Congo-Kinshasa (MNN) — The Congo is growing tense as the United Nations' peacekeeping mandate expires on April 15. At this time, the UN Security Council has to decide whether to extend, change, or end the mission, with almost 20,000 civilian and military personnel–the largest peacekeeping force in the world.
If it ends, the prospect of peacekeeping troops leaving the border areas means unrest is possible. Early indicators of how seriously the situation could degenerate came last week when clashes between government troops and forces loyal to opposition leader and former warlord Jean-Pierre Bemba left at least 150 people dead.
The UN came into Congo in 1999 to help enforce the first of many failed peace accords. This past December, the UN helped monitor the Congo's first free democratic elections in more than 40 years.
It appears their work is done, but in certain areas peace remains elusive. The looming pullout deadline has some hoping that more progress would be made toward lasting stability.
At this point, areas nearest the borders are the most chaotic. That is enough to prompt a request for an extension of the mandate. With such a massive peacekeeping force in place, it would seem obvious whatever their intent.
Yet Grace Ministries' Sam Vinton says there's no sign of an operation closure. "I talked to my son in Congo, and he said that at this stage of the ballgame they don't see very much movement of any kind of withdrawal. To face reality, as far as logistics, it's going to take a while to be able to [withdraw], even after they say 'you're supposed to leave.'"

▶ _What this exercise asks_
1 – Reproduce the passage of the article on the Congo peacekeeping mandate between "At this point, areas" and "whatever their intent.", inclusive.
2 – Decide whether each statement agrees with the article on the Congo peacekeeping mandate. Answer yes or no, and quote the words that settle it.
(a) The UN peacekeeping mandate in the Congo expires on April 15.
(b) The UN came into the Congo in 2001.
(c) Last week's clashes between government troops and forces loyal to Jean-Pierre Bemba left at least 150 people dead.
3 – According to the article on the Congo peacekeeping mandate, how many civilian and military personnel does the UN mission have?

▶ _Extracted data_

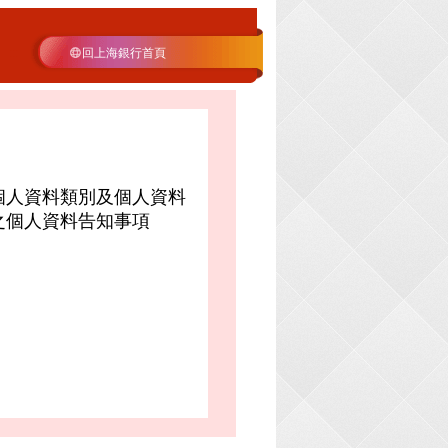
:::
回上海銀行首頁
個人資料類別及個人資料
之個人資料告知事項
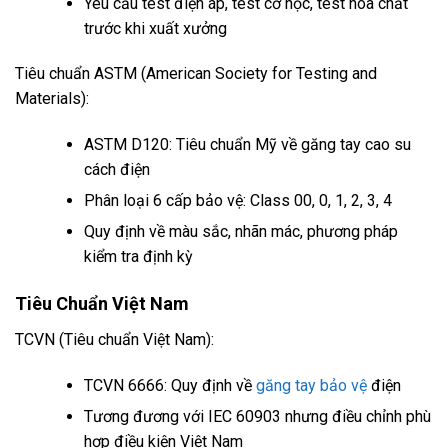
Yêu cầu test điện áp, test cơ học, test hóa chất
trước khi xuất xưởng
Tiêu chuẩn ASTM (American Society for Testing and
Materials):
ASTM D120: Tiêu chuẩn Mỹ về găng tay cao su
cách điện
Phân loại 6 cấp bảo vệ: Class 00, 0, 1, 2, 3, 4
Quy định về màu sắc, nhãn mác, phương pháp
kiểm tra định kỳ
Tiêu Chuẩn Việt Nam
TCVN (Tiêu chuẩn Việt Nam):
TCVN 6666: Quy định về
găng tay bảo vệ
điện
Tương đương với IEC 60903 nhưng điều chỉnh phù
hợp điều kiện Việt Nam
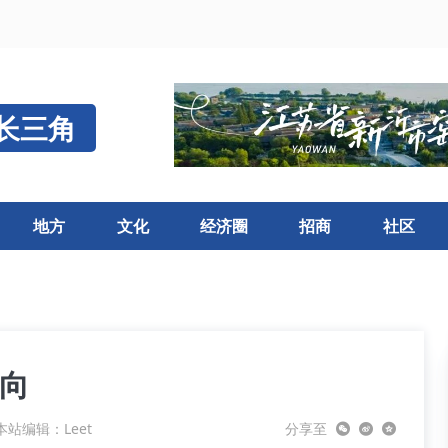
长三角
地方
文化
经济圈
招商
社区
风向
本站编辑：Leet
分享至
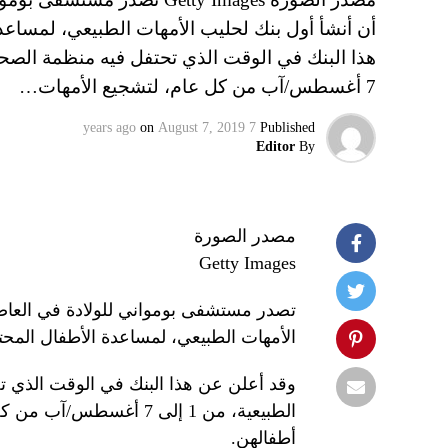
أن أنشأ أول بنك لحليب الأمهات الطبيعي، لمساعد
7 أغسطس/آب من كل عام، لتشجيع الأمهات…
on
August 7, 2019
7 years ago
Published
Editor
By
مصدر الصورة
Getty Images
تصدر مستشفى بومواني للولادة في العاصمة 
الأمهات الطبيعي، لمساعدة الأطفال المحتا
وقد أعلن عن هذا البنك في الوقت الذي تح
الطبيعية، من 1 إلى 7 أغ
أطفالهن.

▶ _Results of the tasks_
1 –
At this point, areas nearest the borders are the most chaotic. That is enough to prompt a request for an extension of the mandate. With such a massive peacekeeping force in place, it would seem obvious whatever their intent.

2 –
(a) Yes: "the United Nations' peacekeeping mandate expires on April 15"
(b) No: "The UN came into Congo in 1999"
(c) Yes: "clashes between government troops and forces loyal to opposition leader and former warlord Jean-Pierre Bemba left at least 150 people dead"

3 – Almost 20,000 civilian and military personnel.